Karena itu, dapat dikatakan bahwa fatwa hukum Syekh Al-Bassam tentang diperbolehkannya transplantasi organ tubuh non muslim pada tubuh seorang muslim atau sebaliknya berlaku pula pada kasus transfusi darah dari seorang muslim kepada non muslim dan sebaliknya. Hal ini seirama dengan apa yang disampaikan ustad Abdul Qodir Al-Hafidz (santri Ma’had Ustman Bin Affan dan mahasiswa Mahadika Islamic Centre Institute Jakarta Timur ) bahwa tidak ada sangkut pautnya dengan aktifitas setelah terjadinya pentransfusian darah. Darah yang ada dalam tubuh resipien (non muslim) entah dipergunakan untuk beramal sholeh atau justru sebaliknya , menyekutukan Allah dan ingkar kepada-Nya, hal itu tidak berpengaruh kepada si pendonor ( muslim ) atau bisa dikatakan tidak merubah hukum awalnya yang mubah. Sebab hal ini lebih cenderung masuk dalam hubungan sosial. Dan bukankah dahulu Rasulullah juga pernah memberikan makanan kepada orang-orang yahudi, dan mereka menyukutukan Allah setelah makan makanan pemberian Rasulullah.










KESIMPULAN
Donor anggota tubuh bagi siapa saja yang memerlukan pada saat si donor masih hidup. Donor semacam ini hukumnya boleh selam tidak menyebabkan kematian si pendonor dan pencampuradukan nasab atau keturunan. Karena Allah Swt memperbolehkan memberikan pengampunan terhadap qisash maupun diyat.
Tidak diperbolehkan melakukan tranplantasi organ dari seseorang yang telah mati. sementara dia terpelihara darahnya baik muslim, kafir dzimmi, mu’ahid maupun musta’min-pada orang lain yang kehidupannya tergantung pada (keberhasilan) tranplantasi organ tersebut.

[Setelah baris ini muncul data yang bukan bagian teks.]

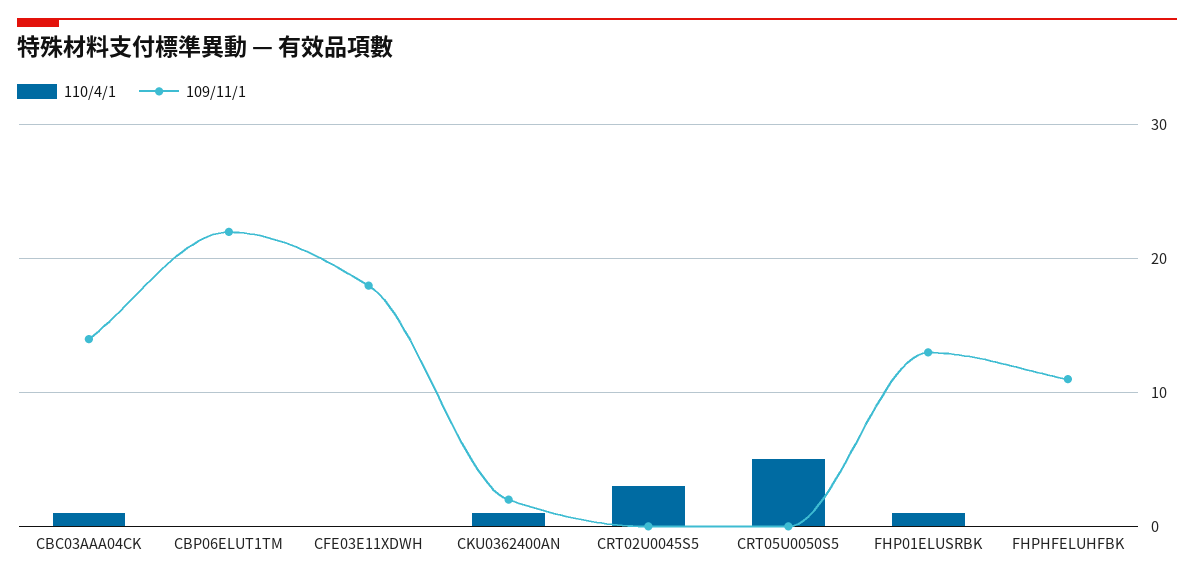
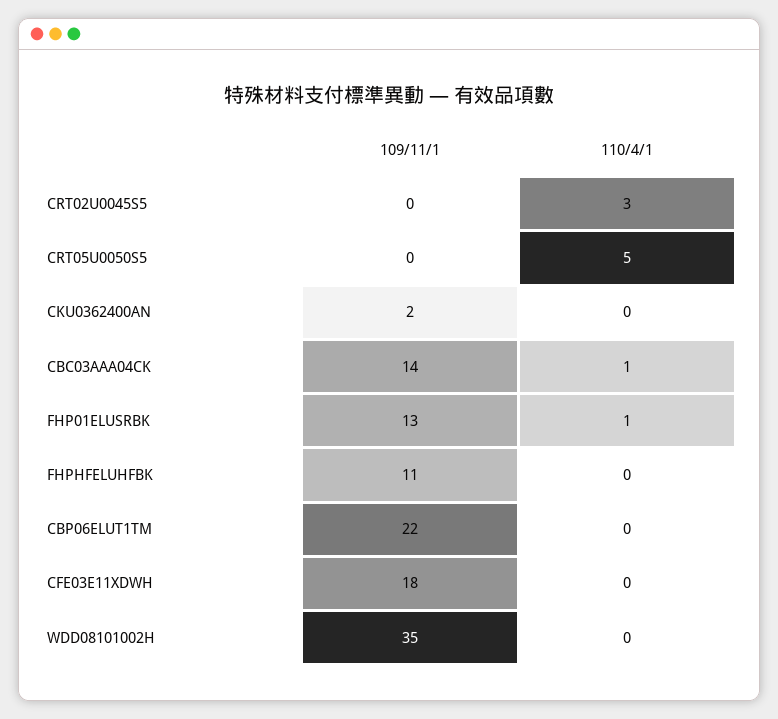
  {
    "110/4/1": {
      "CBC03AAA04CK": 1,
      "CBP06ELUT1TM": 0,
      "CFE03E11XDWH": 0,
-     "CKU0362400AN": 1,
+     "CKU0362400AN": 0,
      "CRT02U0045S5": 3,
      "CRT05U0050S5": 5,
      "FHP01ELUSRBK": 1,
-     "FHPHFELUHFBK": 0
+     "FHPHFELUHFBK": 0,
+     "WDD08101002H": 0
    },
    "109/11/1": {
      "CBC03AAA04CK": 14,
      "CBP06ELUT1TM": 22,
      "CFE03E11XDWH": 18,
      "CKU0362400AN": 2,
      "CRT02U0045S5": 0,
      "CRT05U0050S5": 0,
      "FHP01ELUSRBK": 13,
-     "FHPHFELUHFBK": 11
+     "FHPHFELUHFBK": 11,
+     "WDD08101002H": 35
    }
  }

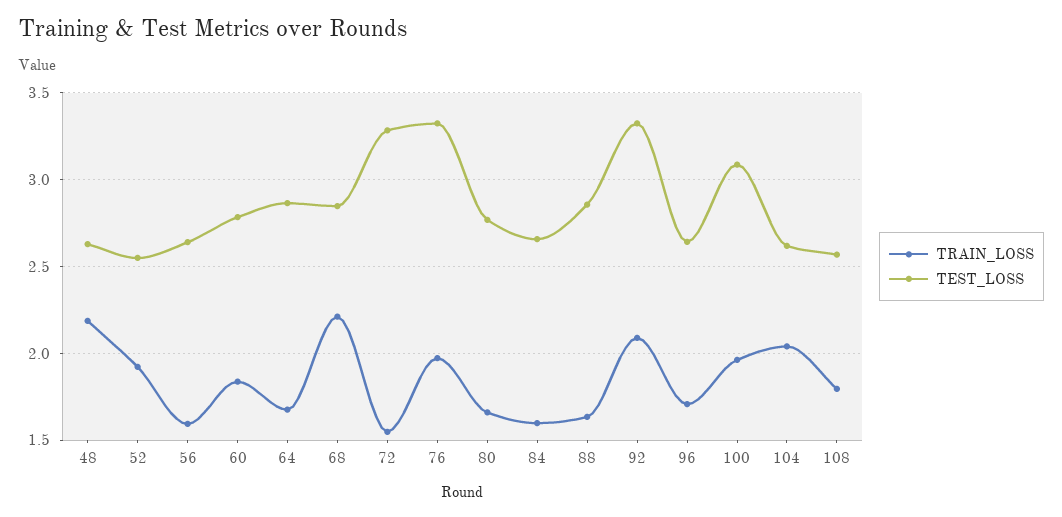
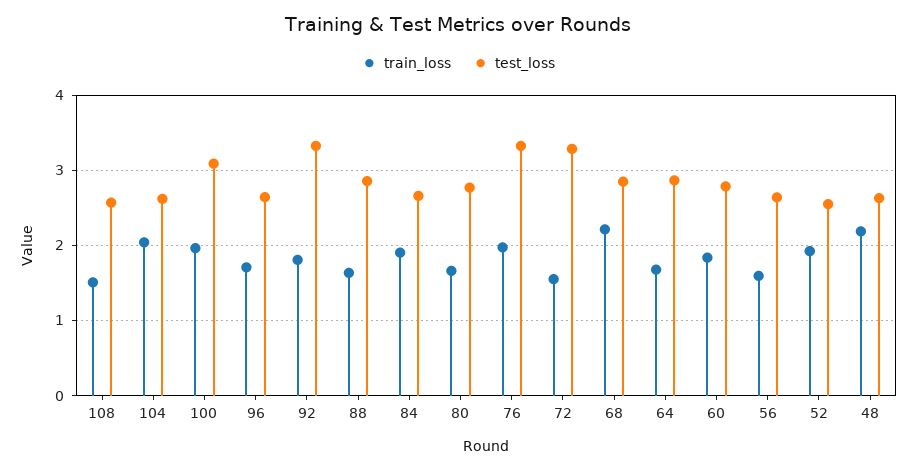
  {
    "TRAIN_LOSS": {
      "48": 2.2,
      "52": 1.9,
      "56": 1.6,
      "60": 1.85,
      "64": 1.7,
      "68": 2.2,
      "72": 1.55,
      "76": 1.95,
      "80": 1.65,
-     "84": 1.6,
+     "84": 1.9,
      "88": 1.65,
-     "92": 2.1,
+     "92": 1.8,
      "96": 1.7,
      "100": 1.95,
      "104": 2.05,
-     "108": 1.8
+     "108": 1.5
    },
    "TEST_LOSS": {
      "48": 2.65,
      "52": 2.55,
      "56": 2.65,
      "60": 2.8,
      "64": 2.85,
      "68": 2.85,
      "72": 3.3,
      "76": 3.3,
      "80": 2.75,
      "84": 2.65,
      "88": 2.85,
      "92": 3.3,
      "96": 2.65,
      "100": 3.1,
      "104": 2.6,
      "108": 2.55
    }
  }

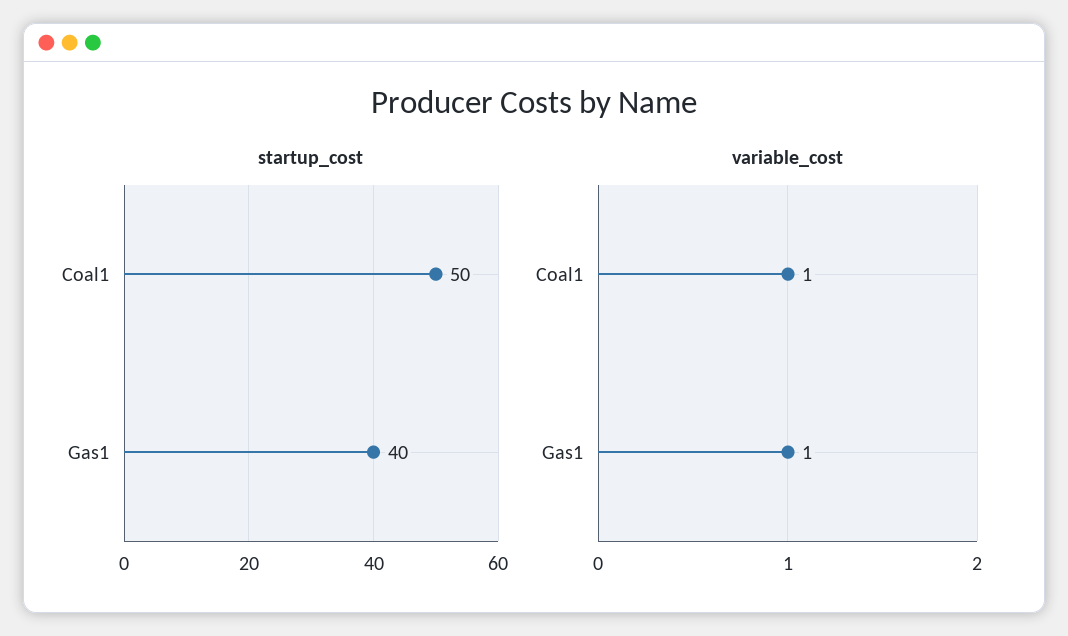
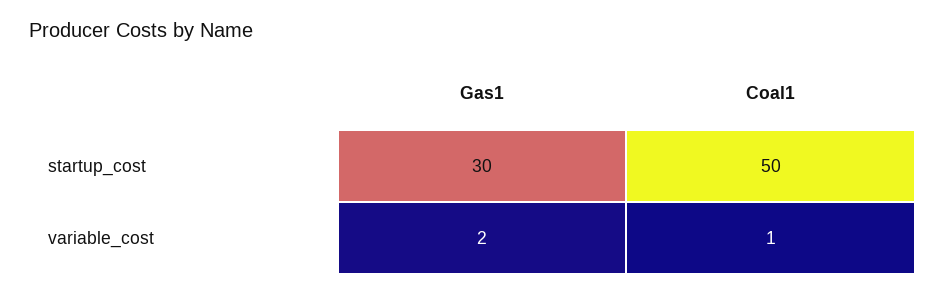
  {
    "startup_cost": {
      "Coal1": 50,
-     "Gas1": 40
+     "Gas1": 30
    },
    "variable_cost": {
      "Coal1": 1,
-     "Gas1": 1
+     "Gas1": 2
    }
  }

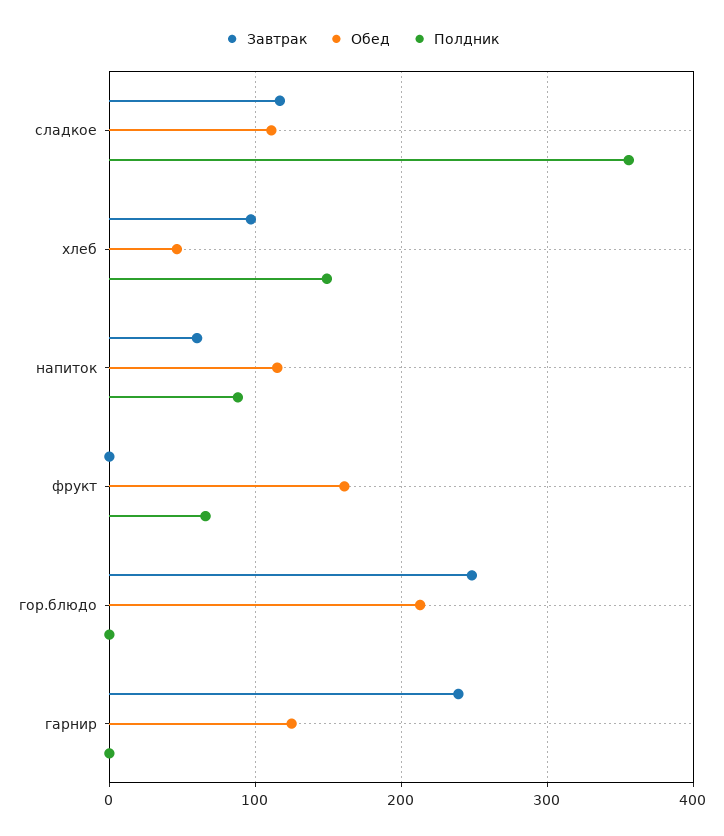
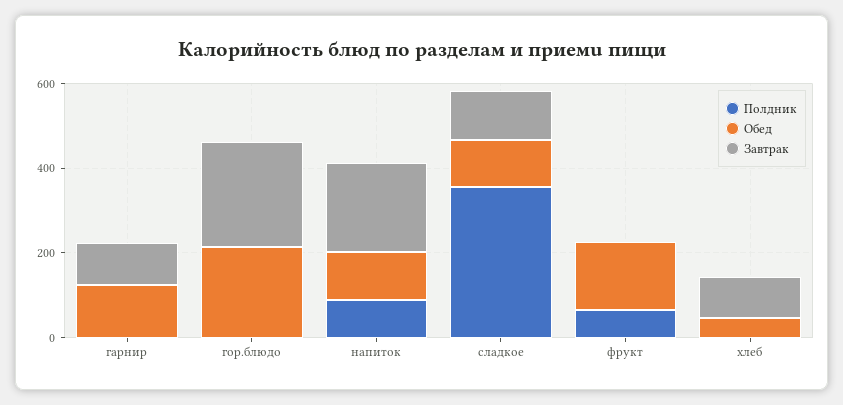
  {
    "Завтрак": {
      "сладкое": 120,
      "хлеб": 100,
-     "напиток": 60,
+     "напиток": 200,
      "фрукт": 0,
      "гор.блюдо": 250,
-     "гарнир": 240
+     "гарнир": 100
    },
    "Обед": {
      "сладкое": 110,
      "хлеб": 50,
      "напиток": 120,
      "фрукт": 160,
      "гор.блюдо": 210,
      "гарнир": 120
    },
    "Полдник": {
      "сладкое": 360,
-     "хлеб": 150,
+     "хлеб": 0,
      "напиток": 90,
      "фрукт": 70,
      "гор.блюдо": 0,
      "гарнир": 0
    }
  }

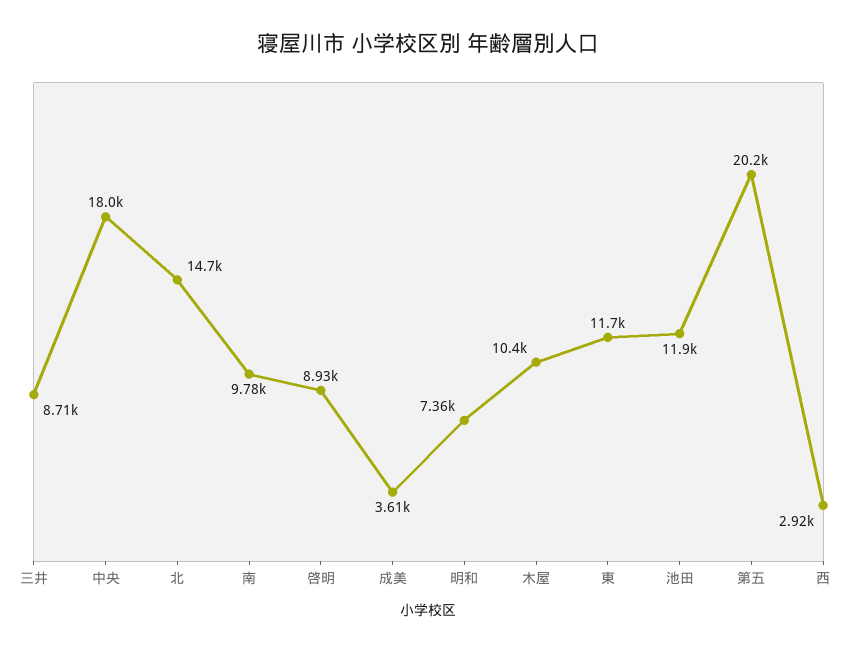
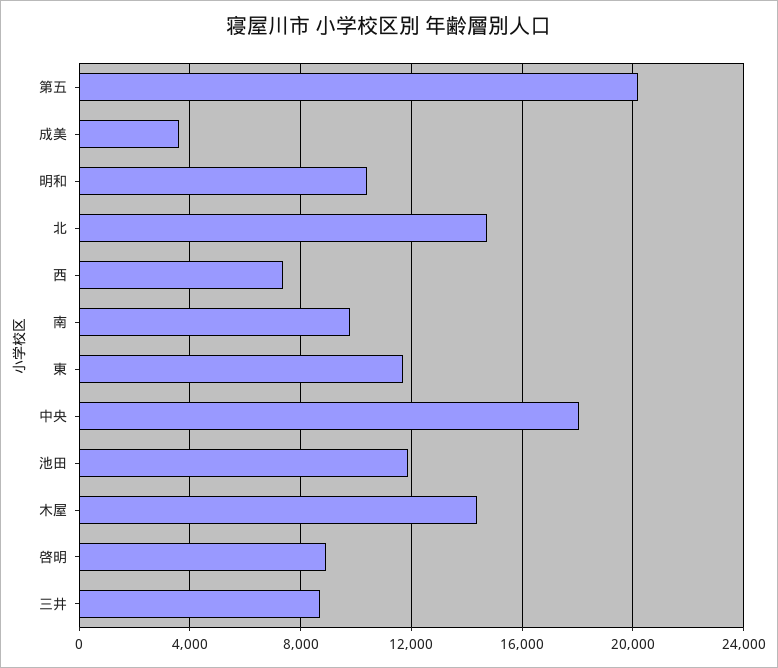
  {
    "三井": 8710,
    "中央": 18000,
    "北": 14700,
    "南": 9780,
    "啓明": 8930,
    "成美": 3610,
-   "明和": 7360,
+   "明和": 10500,
-   "木屋": 10400,
+   "木屋": 14500,
    "東": 11700,
    "池田": 11900,
    "第五": 20200,
-   "西": 2920
+   "西": 7500
  }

Pengambilan darah dari pendonor dan pentranfusianya ke dalam tubuh resipien sama sekali tidak merusak martabat manusia, justru jika tindakan ini jika dilakukan sesuai denga ketentuan syari’at akan tergolong perbuatan mulia dan kemaslahatan ( maslahatul mursalah ), karena hal ini bisa dipandang sebagai salah satu jihad untuk membantu para mujahid yang membutuhkan karena luka berat di medan perang.